Header Ads

Batak Network - Semua Tentang Batak

Tipu Laki-laki, Wanita ini Nikahi Delapan Pria Lalu Kabur dengan Mas Kawin

WARTAGAS.COM - Polisi di Thailand saat ini sedang memburu seorang perempuan bernama Jariyaporn 'Nammon' Buayai, 32 tahun, karena dia menikahi delapan pria dalam dua tahun kemudian kabur setelah membawa mas kawin dari keluarga mereka.

Tipu Laki-laki, Wanita ini Nikahi Delapan Pria Lalu Kabur dengan Mas Kawin
Jariyaporn Nammon Buayai. - Foto: Merdeka/Facebook

Sejak beberapa waktu lalu media sosial menyebut wanita itu penipu namun aparat keamanan baru mengetahuinya beberapa hari lalu setelah seorang korbannya melapor ke polisi, seperti dilansir laman Oddity Central pekan Rabu lalu.

Prasarn Tiamyam, pria 32 tahun, mengaku baru-baru ini melihat di Facebook ada yang memperingatkan agar kaum laki-laki menjauhi Nammon.

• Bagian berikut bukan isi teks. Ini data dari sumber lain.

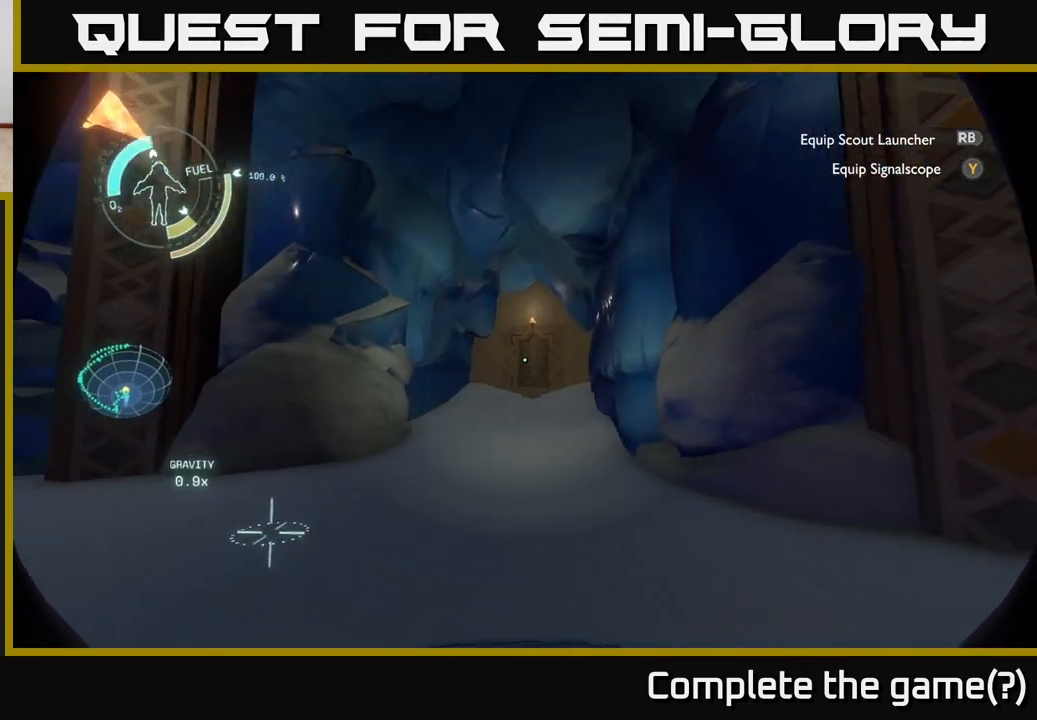
{"buttons": [], "left_stick": "up", "right_stick": "up", "events": [[167, "right_stick", "center"], [417, "right_stick", "up"]]}
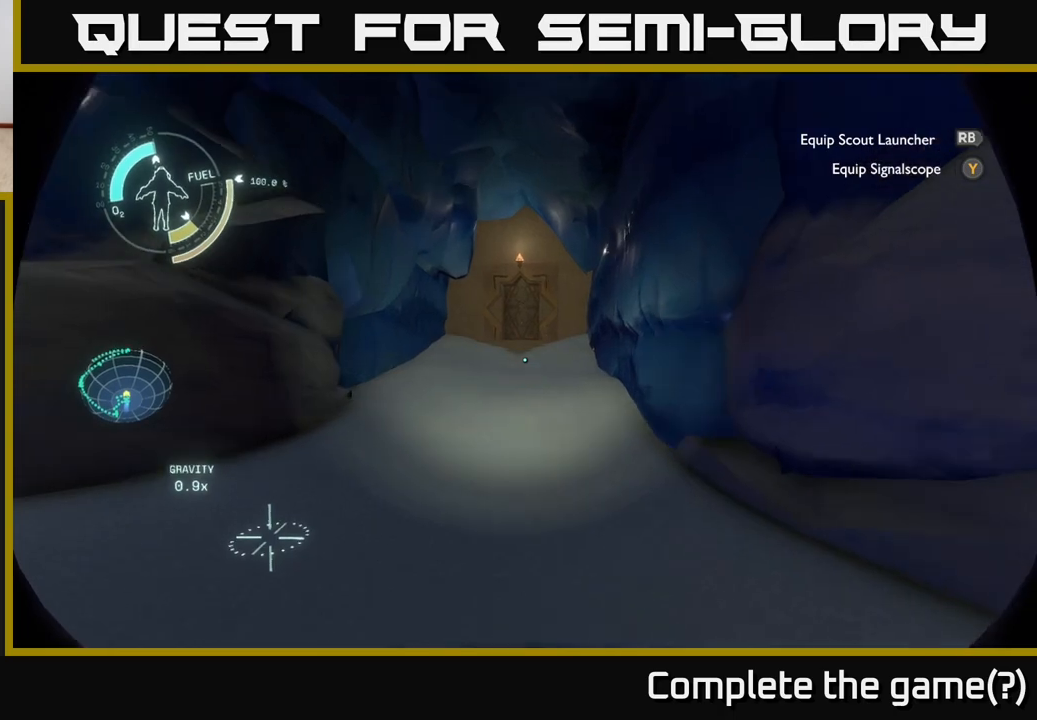
{"buttons": [], "left_stick": "up", "right_stick": "center", "events": [[50, "right_stick", "center"]]}
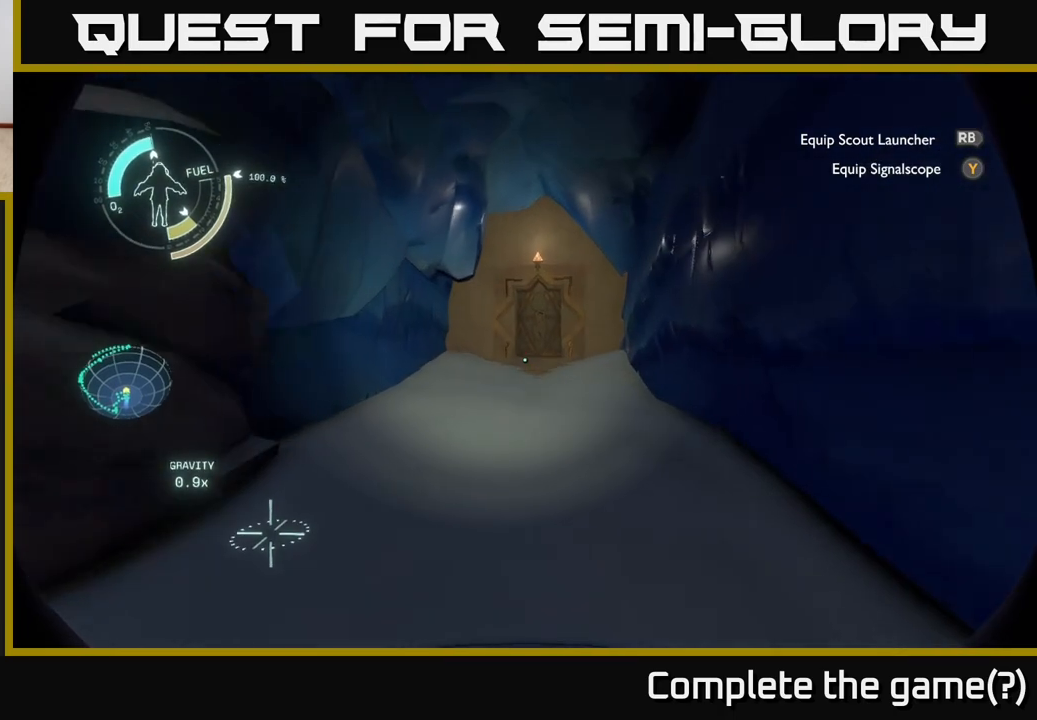
{"buttons": [], "left_stick": "up", "right_stick": "center", "events": [[83, "right_stick", "up"], [150, "right_stick", "center"]]}
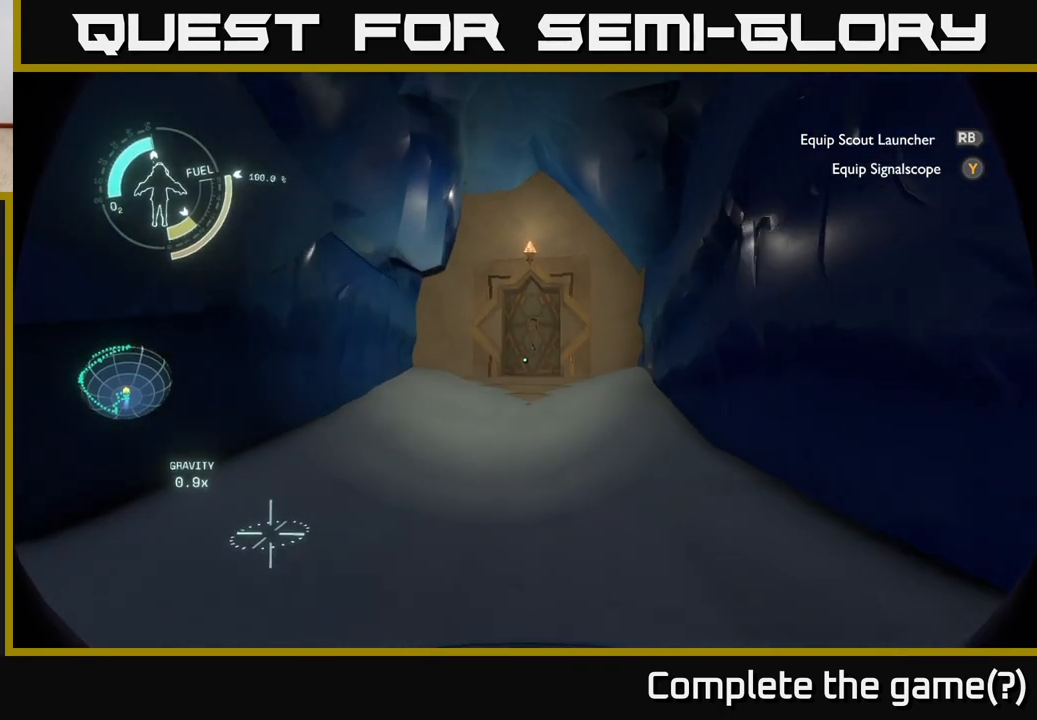
{"buttons": [], "left_stick": "up", "right_stick": "center", "events": []}
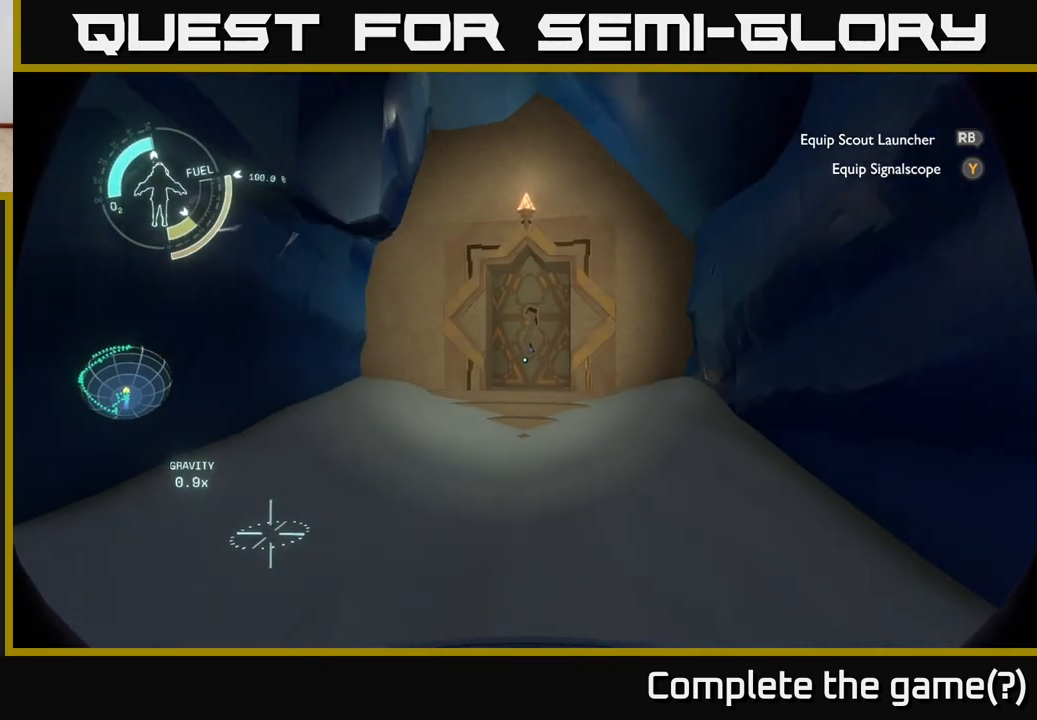
{"buttons": [], "left_stick": "up", "right_stick": "center", "events": []}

Dia lalu mengenali wajah wanita itu sebagai orang yang dia nikahi dua tahun lalu setelah mengaku hamil.

Dia kemudian menghilang beberapa hari setelah pernikahan dengan membawa kabur uang mas kawin senilai Rp 78 juta dan tak pernah kembali.

Tipu Laki-laki, Wanita ini Nikahi Delapan Pria Lalu Kabur dengan Mas Kawin
Jariyaporn Nammon Buayai. - Foto: Merdeka/Facebook

Prasarn yang kini sudah menikah mengatakan mantan istrinya itu bertemu dengannya di Facebook pada Februari 2015. Sembilan bulan menjalin hubungan dia lalu mengaku hamil dan minta dinikahi. Prasarn lalu setuju dan mereka menggelar resepsi di kawasan wisata Provinsi Prachuap Khiri Khan. Empat hari kemudian istrinya bilang dia harus membantu keluarganya dalam urusan bisnis lalu pergi.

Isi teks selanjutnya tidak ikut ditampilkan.